Tuesday, August 7, 2012

Margaret's Garden

Photo via Washington Post

When I first moved to Herndon in 1979, my elderly neighbor who lived across the street soon realized I liked flowers and offered to take me to her friend's garden on Lawyers Road, on the edge of Herndon, where she sold bearded irises. Well, little did I know that was my introduction to the garden of Margaret Thomas, who came to be quite a gardening legend over the next thirty years. Her garden of over five acres was devoted to more than 2000 varieties of iris, and people driving by would stop and admire her flowers, and over the years people from all over would come to visit her garden, set up easels and paint, take photographs, and of course, place orders. There were articles about her in The New York Times and The  Washington Post. "Some gardens should be preserved because they are works of art," Anne Raver wrote in The Times. "But others are made by ordinary people doing extraordinary things--like planting a field of flowers that becomes the heart of a community." I can remember walking around her garden and picking the irises I wanted, and Margaret would write my name in a notebook, noting the named irises I chose. In August  or September, she would dig up the rhizomes and I would receive a phone call, saying that I could come pick them up.
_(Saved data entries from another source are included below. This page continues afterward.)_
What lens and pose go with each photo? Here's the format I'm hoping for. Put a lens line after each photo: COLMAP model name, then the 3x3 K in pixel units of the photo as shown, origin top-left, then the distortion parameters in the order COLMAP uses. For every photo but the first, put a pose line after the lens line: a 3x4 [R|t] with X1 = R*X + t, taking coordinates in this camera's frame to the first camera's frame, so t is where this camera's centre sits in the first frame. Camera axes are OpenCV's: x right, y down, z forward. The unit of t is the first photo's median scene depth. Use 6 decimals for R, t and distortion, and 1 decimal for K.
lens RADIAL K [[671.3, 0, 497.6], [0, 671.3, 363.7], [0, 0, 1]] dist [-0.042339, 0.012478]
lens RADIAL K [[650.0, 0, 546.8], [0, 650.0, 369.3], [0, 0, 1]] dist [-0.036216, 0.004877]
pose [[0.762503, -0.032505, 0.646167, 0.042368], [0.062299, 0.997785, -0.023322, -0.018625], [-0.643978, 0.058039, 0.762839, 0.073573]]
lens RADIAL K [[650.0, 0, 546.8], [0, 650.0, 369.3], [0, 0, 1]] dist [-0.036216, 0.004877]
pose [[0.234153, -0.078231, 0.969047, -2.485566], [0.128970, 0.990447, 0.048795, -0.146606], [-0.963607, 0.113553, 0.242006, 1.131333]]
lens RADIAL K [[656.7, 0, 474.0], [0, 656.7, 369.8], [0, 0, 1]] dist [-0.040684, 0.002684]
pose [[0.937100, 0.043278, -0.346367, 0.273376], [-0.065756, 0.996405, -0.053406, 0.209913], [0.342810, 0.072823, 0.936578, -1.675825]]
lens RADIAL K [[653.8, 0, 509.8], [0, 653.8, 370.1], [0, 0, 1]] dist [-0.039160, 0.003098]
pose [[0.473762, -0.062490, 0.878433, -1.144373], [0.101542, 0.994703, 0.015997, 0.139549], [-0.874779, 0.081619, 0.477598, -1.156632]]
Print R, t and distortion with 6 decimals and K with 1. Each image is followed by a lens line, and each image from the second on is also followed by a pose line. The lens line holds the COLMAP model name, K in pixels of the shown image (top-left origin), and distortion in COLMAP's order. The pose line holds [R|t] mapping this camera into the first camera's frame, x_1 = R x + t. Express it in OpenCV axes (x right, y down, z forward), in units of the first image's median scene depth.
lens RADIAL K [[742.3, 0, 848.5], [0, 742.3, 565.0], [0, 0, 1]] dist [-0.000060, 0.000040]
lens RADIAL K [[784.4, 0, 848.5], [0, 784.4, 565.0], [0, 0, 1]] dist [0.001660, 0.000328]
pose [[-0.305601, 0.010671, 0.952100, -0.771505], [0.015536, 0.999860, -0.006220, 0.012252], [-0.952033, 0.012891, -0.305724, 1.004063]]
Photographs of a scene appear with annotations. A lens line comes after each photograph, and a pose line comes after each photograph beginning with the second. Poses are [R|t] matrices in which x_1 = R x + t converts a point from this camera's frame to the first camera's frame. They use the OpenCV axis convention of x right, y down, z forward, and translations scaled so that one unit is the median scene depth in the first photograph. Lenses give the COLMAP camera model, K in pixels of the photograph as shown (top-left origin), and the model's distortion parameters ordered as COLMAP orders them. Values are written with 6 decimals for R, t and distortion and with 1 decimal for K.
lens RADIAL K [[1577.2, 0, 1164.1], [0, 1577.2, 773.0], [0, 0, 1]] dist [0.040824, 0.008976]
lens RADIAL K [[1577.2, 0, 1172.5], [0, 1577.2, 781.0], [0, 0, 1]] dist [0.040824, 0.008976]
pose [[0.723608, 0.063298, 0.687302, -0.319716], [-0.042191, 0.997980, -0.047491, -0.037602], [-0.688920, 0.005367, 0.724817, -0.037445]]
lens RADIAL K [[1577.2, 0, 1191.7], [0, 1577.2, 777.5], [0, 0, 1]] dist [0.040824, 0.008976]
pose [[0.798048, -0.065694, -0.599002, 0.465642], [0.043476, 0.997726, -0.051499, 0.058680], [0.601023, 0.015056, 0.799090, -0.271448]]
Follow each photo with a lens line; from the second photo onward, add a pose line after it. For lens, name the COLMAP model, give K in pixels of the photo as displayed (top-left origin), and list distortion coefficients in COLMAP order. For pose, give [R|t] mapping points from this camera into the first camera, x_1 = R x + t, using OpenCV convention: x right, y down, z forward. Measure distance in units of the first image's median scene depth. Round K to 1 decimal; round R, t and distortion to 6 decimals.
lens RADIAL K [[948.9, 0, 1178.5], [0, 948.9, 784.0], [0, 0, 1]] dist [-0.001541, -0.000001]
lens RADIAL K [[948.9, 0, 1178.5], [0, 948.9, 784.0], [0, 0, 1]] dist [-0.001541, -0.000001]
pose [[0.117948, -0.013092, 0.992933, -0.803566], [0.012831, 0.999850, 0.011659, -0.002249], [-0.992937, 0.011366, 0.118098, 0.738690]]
This is a story many people in town can repeat, as so many of us have been to Margaret's garden and have irises that came from her.  She died in 2011, and many people have worked tirelessly to save the garden, but its future remains uncertain. The county declined to purchase it, so now it is in legal limbo, but probably will succumb to development.

Margaret's house
The town of Herndon has an art exhibit going on right now at the ArtSpace Gallery, with photographs of Margaret and her garden, as well as paintings and drawings done by 39 local artists showing the garden over the years. Gillian and I went to see the exhibit last week and it brought back memories for both of us. I am so glad the town has made this tribute to one of its most famous gardeners. But it also made me think about what happens to a garden without its gardener. I sure hope that if Margaret's garden cannot be saved, that area garden clubs will step in and save the plants, so that Margaret's irises will live on in many, many other gardens.

Margaret's irises

Collage of photos



1 comment:

  1. Awesome story. I hope the garden can be preserved.